Universal credit, the government’s flagship welfare reform, is likely to make the benefits system more hostile for people with mental health conditions, the charity Mind has warned.
With disability advisers in jobcentres largely a thing of the past, Mind’s policy manager, Tom Pollard, predicted that Universal Credit would see people with mental health issues subjected to a “sausage factory” approach and treated as being “fit to work until proven otherwise”.
Many groups have been hit hard by welfare cuts and austerity, but those with mental health problems have proved particularly vulnerable. In September, Mind published research showing that the Work Programme has made the mental distress of people with mental health problems worse in 83% of cases.
Around half of those subject to a Work Capability Assessment (WCA), the tick box test to determine if a person is ‘fit to work’, have a mental health condition. Last month, researchers linked the WCA, or simply the threat of it, to 590 suicides and more than 700,000 antidepressant prescriptions. Psychiatrists have blamed the test for causing relapses in patients with severe mental health problems. Even ‘passing’ a WCA and being declared ‘unfit for work’ doesn’t stop people being hounded. There has been a 668% rise in the last three years in the number of Employment and Support Allowance (ESA) claimants with a mental health condition being sanctioned.
But amid a benefits system that seems to be doing its level best to make mental health problems worse rather than better, we need to ask a simple, though easily overlooked, question – why is British society generating so much mental illness in the first place?
Because, as fast as the Department for Work and Pensions (DWP) can declare people fit for work or sanction them, new claims are made. According to the Organisation for Economic Co-operation and Development (OECD), 40% of new disability benefit claims in Britain are made because of mental health problems, the highest proportion among all 34 member countries. The latest figures indicate that 48% of ESA claims are for ‘behavioural and mental disorders’.
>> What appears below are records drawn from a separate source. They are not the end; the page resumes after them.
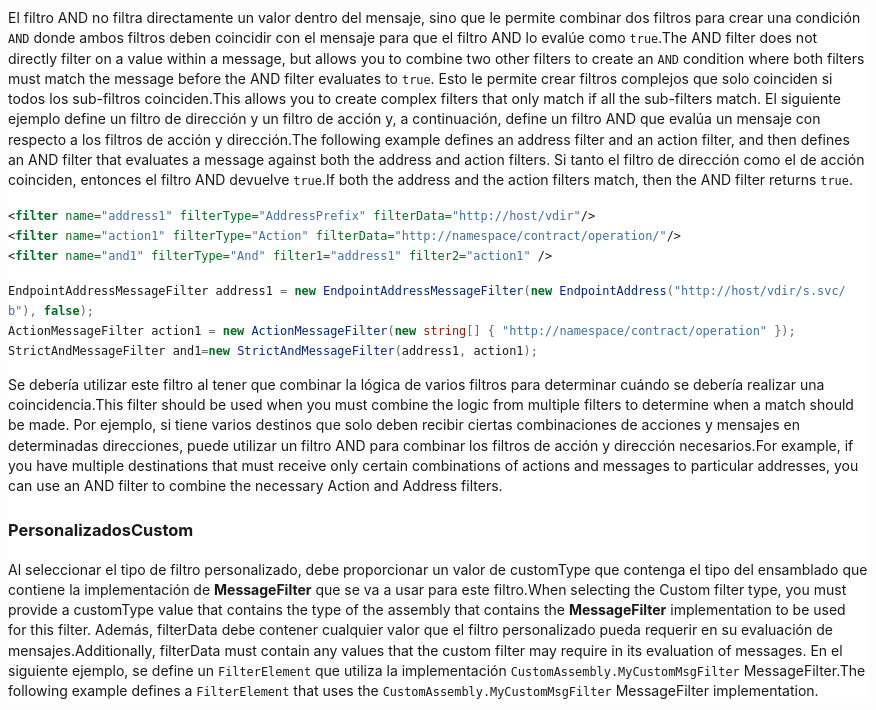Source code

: <span data-ttu-id="3af4f-131">El filtro AND no filtra directamente un valor dentro del mensaje, sino que le permite combinar dos filtros para crear una condición `AND` donde ambos filtros deben coincidir con el mensaje para que el filtro AND lo evalúe como `true`.</span><span class="sxs-lookup"><span data-stu-id="3af4f-131">The AND filter does not directly filter on a value within a message, but allows you to combine two other filters to create an `AND` condition where both filters must match the message before the AND filter evaluates to `true`.</span></span> <span data-ttu-id="3af4f-132">Esto le permite crear filtros complejos que solo coinciden si todos los sub-filtros coinciden.</span><span class="sxs-lookup"><span data-stu-id="3af4f-132">This allows you to create complex filters that only match if all the sub-filters match.</span></span> <span data-ttu-id="3af4f-133">El siguiente ejemplo define un filtro de dirección y un filtro de acción y, a continuación, define un filtro AND que evalúa un mensaje con respecto a los filtros de acción y dirección.</span><span class="sxs-lookup"><span data-stu-id="3af4f-133">The following example defines an address filter and an action filter, and then defines an AND filter that evaluates a message against both the address and action filters.</span></span> <span data-ttu-id="3af4f-134">Si tanto el filtro de dirección como el de acción coinciden, entonces el filtro AND devuelve `true`.</span><span class="sxs-lookup"><span data-stu-id="3af4f-134">If both the address and the action filters match, then the AND filter returns `true`.</span></span>

```xml
<filter name="address1" filterType="AddressPrefix" filterData="http://host/vdir"/>
<filter name="action1" filterType="Action" filterData="http://namespace/contract/operation/"/>
<filter name="and1" filterType="And" filter1="address1" filter2="action1" />
```

```csharp
EndpointAddressMessageFilter address1 = new EndpointAddressMessageFilter(new EndpointAddress("http://host/vdir/s.svc/b"), false);
ActionMessageFilter action1 = new ActionMessageFilter(new string[] { "http://namespace/contract/operation" });
StrictAndMessageFilter and1=new StrictAndMessageFilter(address1, action1);
```

<span data-ttu-id="3af4f-135">Se debería utilizar este filtro al tener que combinar la lógica de varios filtros para determinar cuándo se debería realizar una coincidencia.</span><span class="sxs-lookup"><span data-stu-id="3af4f-135">This filter should be used when you must combine the logic from multiple filters to determine when a match should be made.</span></span> <span data-ttu-id="3af4f-136">Por ejemplo, si tiene varios destinos que solo deben recibir ciertas combinaciones de acciones y mensajes en determinadas direcciones, puede utilizar un filtro AND para combinar los filtros de acción y dirección necesarios.</span><span class="sxs-lookup"><span data-stu-id="3af4f-136">For example, if you have multiple destinations that must receive only certain combinations of actions and messages to particular addresses, you can use an AND filter to combine the necessary Action and Address filters.</span></span>

### <a name="custom"></a><span data-ttu-id="3af4f-137">Personalizados</span><span class="sxs-lookup"><span data-stu-id="3af4f-137">Custom</span></span>

<span data-ttu-id="3af4f-138">Al seleccionar el tipo de filtro personalizado, debe proporcionar un valor de customType que contenga el tipo del ensamblado que contiene la implementación de **MessageFilter** que se va a usar para este filtro.</span><span class="sxs-lookup"><span data-stu-id="3af4f-138">When selecting the Custom filter type, you must provide a customType value that contains the type of the assembly that contains the **MessageFilter** implementation to be used for this filter.</span></span> <span data-ttu-id="3af4f-139">Además, filterData debe contener cualquier valor que el filtro personalizado pueda requerir en su evaluación de mensajes.</span><span class="sxs-lookup"><span data-stu-id="3af4f-139">Additionally, filterData must contain any values that the custom filter may require in its evaluation of messages.</span></span> <span data-ttu-id="3af4f-140">En el siguiente ejemplo, se define un `FilterElement` que utiliza la implementación `CustomAssembly.MyCustomMsgFilter` MessageFilter.</span><span class="sxs-lookup"><span data-stu-id="3af4f-140">The following example defines a `FilterElement` that uses the `CustomAssembly.MyCustomMsgFilter` MessageFilter implementation.</span></span>
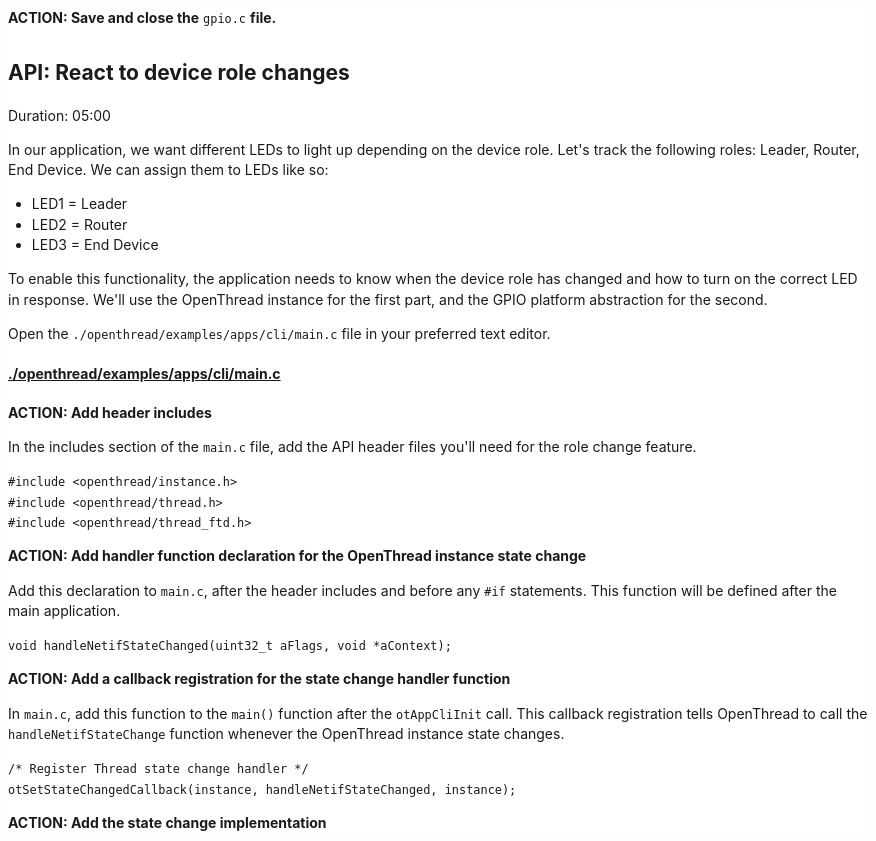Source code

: **ACTION:  Save and close the** `gpio.c` **file.**


## API: React to device role changes
Duration: 05:00


In our application, we want different LEDs to light up depending on the device
role. Let's track the following roles: Leader, Router, End Device. We can assign
them to LEDs like so:

* LED1 = Leader
* LED2 = Router
* LED3 = End Device

To enable this functionality, the application needs to know when the device role
has changed and how to turn on the correct LED in response. We'll use the
OpenThread instance for the first part, and the GPIO platform abstraction for
the second.

Open the `./openthread/examples/apps/cli/main.c` file in your preferred text editor.

####  [./openthread/examples/apps/cli/main.c](https://github.com/openthread/openthread/blob/main/examples/apps/cli/main.c)

**ACTION: Add header includes**

In the includes section of the `main.c` file, add the API header files you'll
need for the role change feature.

```console
#include <openthread/instance.h>
#include <openthread/thread.h>
#include <openthread/thread_ftd.h>
```

**ACTION: Add handler function declaration for the OpenThread instance state change**

Add this declaration to `main.c`, after the header includes and before any `#if`
statements. This function will be defined after the main application.

```console
void handleNetifStateChanged(uint32_t aFlags, void *aContext);
```

**ACTION: Add a callback registration for the state change handler function**

In `main.c`, add this function to the `main()` function after the
`otAppCliInit` call. This callback registration tells OpenThread to call the
`handleNetifStateChange` function whenever the OpenThread instance state changes.

```console
/* Register Thread state change handler */
otSetStateChangedCallback(instance, handleNetifStateChanged, instance);
```

**ACTION: Add the state change implementation**
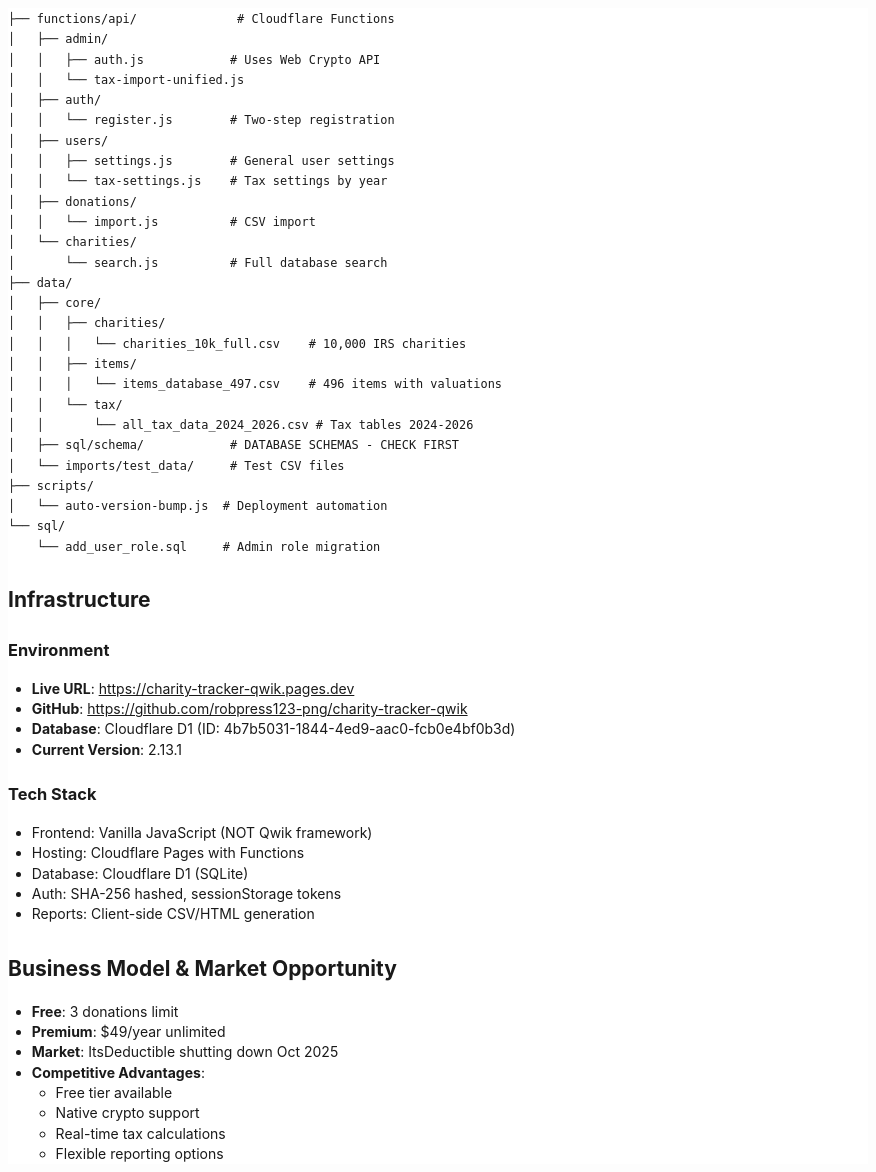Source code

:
 ```
├── functions/api/              # Cloudflare Functions
│   ├── admin/
│   │   ├── auth.js            # Uses Web Crypto API
│   │   └── tax-import-unified.js
│   ├── auth/
│   │   └── register.js        # Two-step registration
│   ├── users/
│   │   ├── settings.js        # General user settings
│   │   └── tax-settings.js    # Tax settings by year
│   ├── donations/
│   │   └── import.js          # CSV import
│   └── charities/
│       └── search.js          # Full database search
├── data/
│   ├── core/
│   │   ├── charities/
│   │   │   └── charities_10k_full.csv    # 10,000 IRS charities
│   │   ├── items/
│   │   │   └── items_database_497.csv    # 496 items with valuations
│   │   └── tax/
│   │       └── all_tax_data_2024_2026.csv # Tax tables 2024-2026
│   ├── sql/schema/            # DATABASE SCHEMAS - CHECK FIRST
│   └── imports/test_data/     # Test CSV files
├── scripts/
│   └── auto-version-bump.js  # Deployment automation
└── sql/
    └── add_user_role.sql     # Admin role migration
```

## Infrastructure

### Environment
- **Live URL**: https://charity-tracker-qwik.pages.dev
- **GitHub**: https://github.com/robpress123-png/charity-tracker-qwik
- **Database**: Cloudflare D1 (ID: 4b7b5031-1844-4ed9-aac0-fcb0e4bf0b3d)
- **Current Version**: 2.13.1

### Tech Stack
- Frontend: Vanilla JavaScript (NOT Qwik framework)
- Hosting: Cloudflare Pages with Functions
- Database: Cloudflare D1 (SQLite)
- Auth: SHA-256 hashed, sessionStorage tokens
- Reports: Client-side CSV/HTML generation

## Business Model & Market Opportunity
- **Free**: 3 donations limit
- **Premium**: $49/year unlimited
- **Market**: ItsDeductible shutting down Oct 2025
- **Competitive Advantages**:
  - Free tier available
  - Native crypto support
  - Real-time tax calculations
  - Flexible reporting options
It is a question our political rulers are oblivious to. The Conservatives respond to the mental illness epidemic by mooting forced treatment. The opposition parties espouse a more compassionate approach but settle on superficial ‘talking cures’ such as cognitive behavioural therapy.
Austerity and social security cuts are a production line for the very mental health problems the government claims it wants to reduce. The Centre for Welfare Reform has blamed policies such as the bedroom tax for ‘savaging’ people’s mental health. The group Psychologists Against Austerity has identified ‘austerity ailments’, such as humiliation, insecurity and powerlessness – all experiences that “lead to mental distress”.
Even the staid OECD has concluded that you have to look deeper in order to stem the torrent of mental illness. According to the OECD’s Shruti Singh, “bad line managers and long hours”, as well as “job strain” are all “detrimental to workers’ mental health“.
But far from being alleviated, ‘job strain’ is being intensified. In April 2014, researchers from Cambridge University found that flexible employment practices – not just the familiar zero-hours contracts but also so-called ‘flexi-contracts’ and extreme part-time contracts which don’t provide sufficient hours to make a living – were causing widespread anxiety, stress and ‘depressed mental states’.
These are “all experienced as a form of job insecurity that causes untold stress for thousands of employees and their families,” said the researchers. The government completely misunderstands “the nature and scale of the problem,” they concluded.
We need to vastly expand our horizon of what engenders good mental health and the factors that lead to its opposite. A genuine attempt to reduce mental health problems needs to start by fundamentally de-stressing the workplace, enhancing the condition and stability of housing and removing the ever-present dread of income being snatched away.
Successfully combatting mental ill-health is dependent on creating a less unequal, more socially just and less stressful society. Radical political changes such as worker self-directed enterprises, basic income, and a huge expansion of social housing, need to come to the fore. Coincidentally, these are precisely the political directions we should be going in anyway.
In the 1950s, the famous German psychoanalyst, Erich Fromm, advocated concentrating our energies on creating a ‘sane society’. It is an aspiration that needs reviving.